Richard Powers (Penguin Random House, William Heinemann)
Nine strangers, each in different ways, become summoned by trees, brought together in a last stand to save the continent’s few remaining acres of virgin forest.
The Overstory unfolds in concentric rings of interlocking fable, ranging from antebellum New York to the late-twentieth-century Timber Wars of the Pacific Northwest and beyond, revealing a world alongside our own – vast, slow, resourceful, magnificently inventive and almost invisible to us. This is the story of a handful of people who learn how to see that world, and who are drawn up into its unfolding catastrophe.

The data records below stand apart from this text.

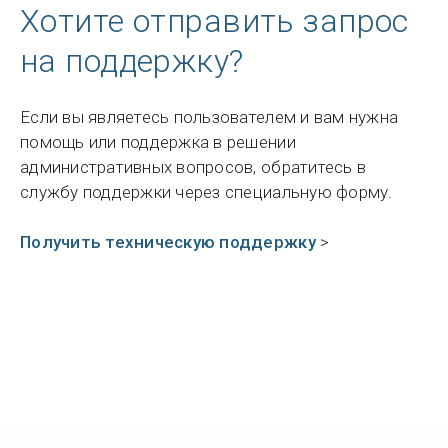
Хотите отправить запрос
на поддержку?
Если вы являетесь пользователем и вам нужна
помощь или поддержка в решении
административных вопросов, обратитесь в
службу поддержки через специальную форму.
Получить техническую поддержку
>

Judge Leanne Shapton comments:
The Overstory, a novel about trees and people who understand them, is the eco-epic of the year and perhaps the decade. Unlike the Lorax, who spoke for the trees, Richard Powers prefers to let them do their own talking. Instead of a middle distance or landscape, he offers portraits: a gallery of species — Chestnut, Mulberry, Banyan, Redwood — placing his human characters correctly in scale with that royalty. The trees tell of cellular ancestry and transmission, cycles that take place along spans of time we cannot imagine, though Powers can and does. Nine powerfully written, interlinked stories play out in the understory. Along the way there are stirring, lyrical paragraphs on love, photography, the culture of ancient China, game code, science, and maybe most impressively, faith, rendered without sanctimony or reprimand. By the end, the book's voices, human and arboreal, echo unforgettably.